* _Prompt_
All that should be output is the block of lines below from the line with "Spezialkosmetik und hochwirksame" to the line with "Wirkstoffen. Partner und", both included, exactly as written.

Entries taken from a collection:
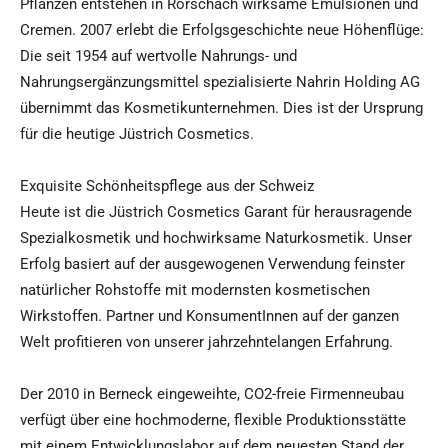
Pflanzen entstehen in Rorschach wirksame Emulsionen und
Cremen. 2007 erlebt die Erfolgsgeschichte neue Höhenflüge:
Die seit 1954 auf wertvolle Nahrungs- und
Nahrungsergänzungsmittel spezialisierte Nahrin Holding AG
übernimmt das Kosmetikunternehmen. Dies ist der Ursprung
für die heutige Jüstrich Cosmetics.
Exquisite Schönheitspflege aus der Schweiz
Heute ist die Jüstrich Cosmetics Garant für herausragende
Spezialkosmetik und hochwirksame Naturkosmetik. Unser
Erfolg basiert auf der ausgewogenen Verwendung feinster
natürlicher Rohstoffe mit modernsten kosmetischen
Wirkstoffen. Partner und KonsumentInnen auf der ganzen
Welt profitieren von unserer jahrzehntelangen Erfahrung.
Der 2010 in Berneck eingeweihte, CO2-freie Firmenneubau
verfügt über eine hochmoderne, flexible Produktionsstätte
mit einem Entwicklungslabor auf dem neuesten Stand der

* _Response to this task_
Spezialkosmetik und hochwirksame Naturkosmetik. Unser
Erfolg basiert auf der ausgewogenen Verwendung feinster
natürlicher Rohstoffe mit modernsten kosmetischen
Wirkstoffen. Partner und KonsumentInnen auf der ganzen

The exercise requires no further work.